The former chairman of Luton Town Football Club is seeking investment to build a green data centre and floating solar farm on a 143-acre site in Bedford.
David Kohler has appointed Cushman & Wakefield and Vandermolen Real Estate to secure a funder to acquire the freehold or enter a jv on the development opportunity at Quest Park, to the south-west of the town.
The developer has started pre-application discussions with Central Bedfordshire Council for an 840,000 sq ft data centre on 28 acres of land at the main access point, and 25 acres of photovoltaic panels on the lake.
Quest Pit was the last active clay pit in Bedfordshire, extracting Oxford Clay before ceasing operations in 2008.
During the following year the site gained consent for a 1m sq ft conservation, leisure and education facility, complete with a water adventure park, spa, three hotels and a science research park for the National Institute for Research into Aquatic Habits. However, the site fell into administration in 2015.

Kohler bought the site from its administrators at Moorfields Advisory that year with a vision to create a floating solar farm, as a pure infrastructure project funded by government subsidies for renewable energy.
He said: “I had an idea about six years ago for a floating solar farm to maximise the yield from the sun.” His concept, inspired by rooftop solar farms and a floating village in Amsterdam, would allow panels to be repositioned in different directions to capture light.

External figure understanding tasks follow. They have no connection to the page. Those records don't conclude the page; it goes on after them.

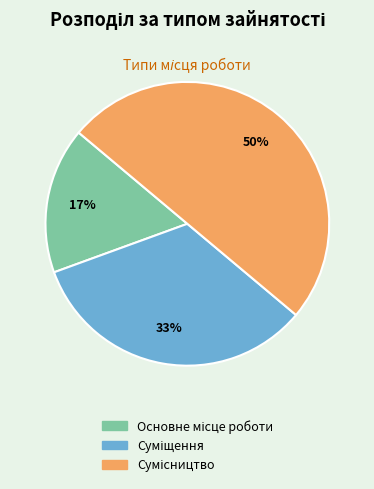

To the nearest percent, what is the average slice percentage?

33%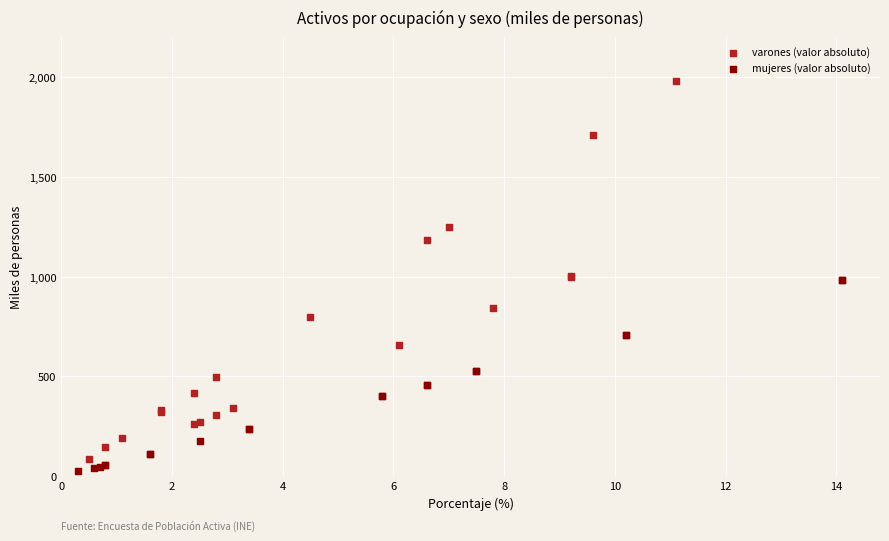

Which series has the widest spread of Y values?

varones (valor absoluto)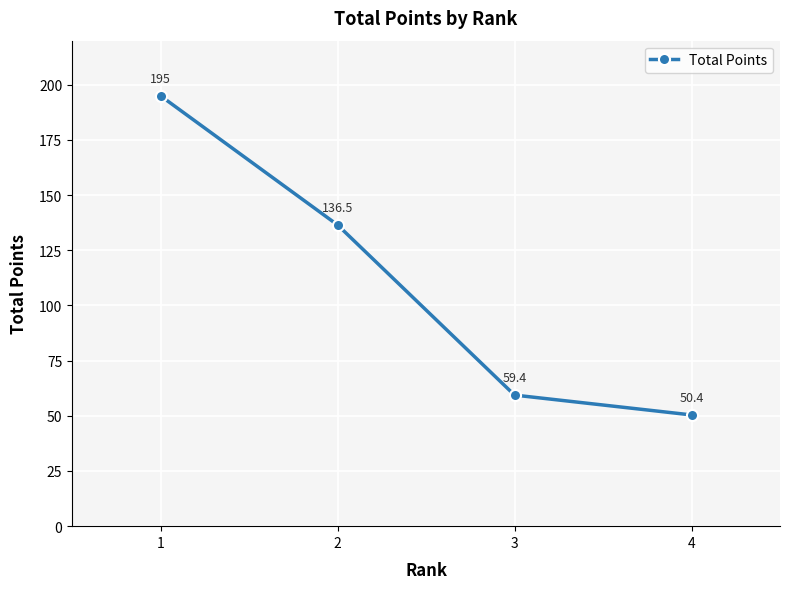

What is the difference between the maximum and minimum values?

144.6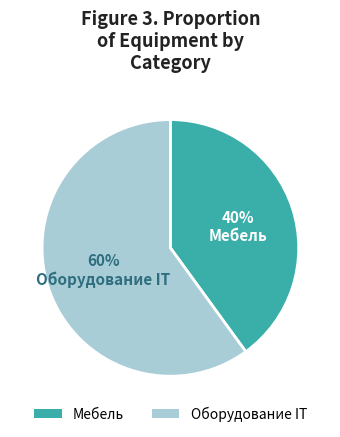

Is the sum of Оборудование IT and Мебель greater than half?

Yes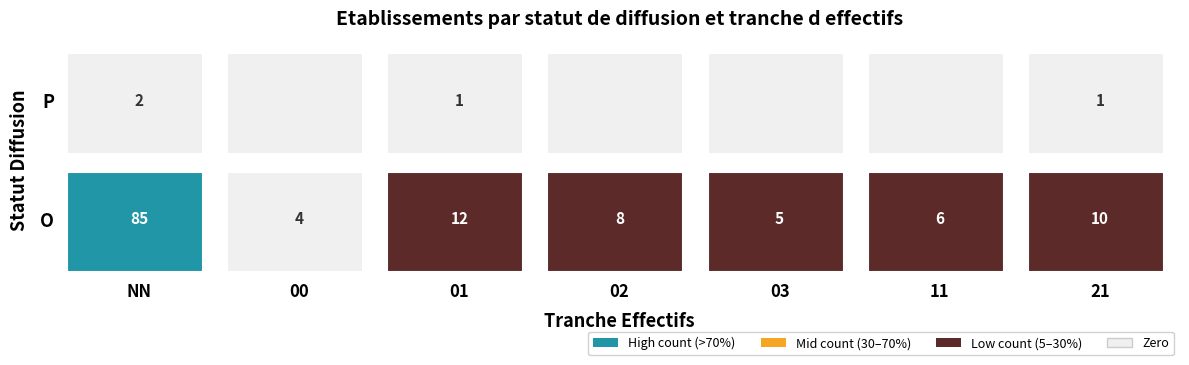

What value does the data have at O_02, to the nearest 10?

10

However, the government removed the subsidy on solar energy within a few months of his purchase. “I then had 143 acres in the middle of Bedford and the scheme that I wanted to put on it wasn’t viable,” said Kohler.

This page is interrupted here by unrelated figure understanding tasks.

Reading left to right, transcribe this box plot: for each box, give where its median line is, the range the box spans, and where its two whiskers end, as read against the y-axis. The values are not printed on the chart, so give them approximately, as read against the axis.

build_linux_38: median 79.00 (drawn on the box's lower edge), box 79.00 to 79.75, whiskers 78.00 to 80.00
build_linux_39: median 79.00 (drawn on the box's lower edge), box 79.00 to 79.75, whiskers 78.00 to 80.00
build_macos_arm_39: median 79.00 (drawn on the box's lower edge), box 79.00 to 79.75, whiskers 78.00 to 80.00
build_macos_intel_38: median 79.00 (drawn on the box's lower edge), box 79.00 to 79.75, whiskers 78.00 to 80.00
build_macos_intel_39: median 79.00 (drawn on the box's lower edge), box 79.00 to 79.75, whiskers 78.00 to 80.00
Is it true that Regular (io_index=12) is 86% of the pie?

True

He entered talks with McLaren on a driver experience centre and explored residential development, before returning to the solar farm concept to include input from an occupier as an end-user.
“The pre-application with the local authority is as positive as I have ever seen, because it stimulates everything. It is an infrastructure project and they want to improve the area,” he added.
The site is just over five miles south-west of Bedford town centre, located within the Oxford-Cambridge-London Golden Triangle of technology and life sciences organisations.
Less than a mile away, a new station is to be built at Wixams. Housing association L&Q is also developing a 4,500-home village on 750 acres of land acquired from Gallagher Estates.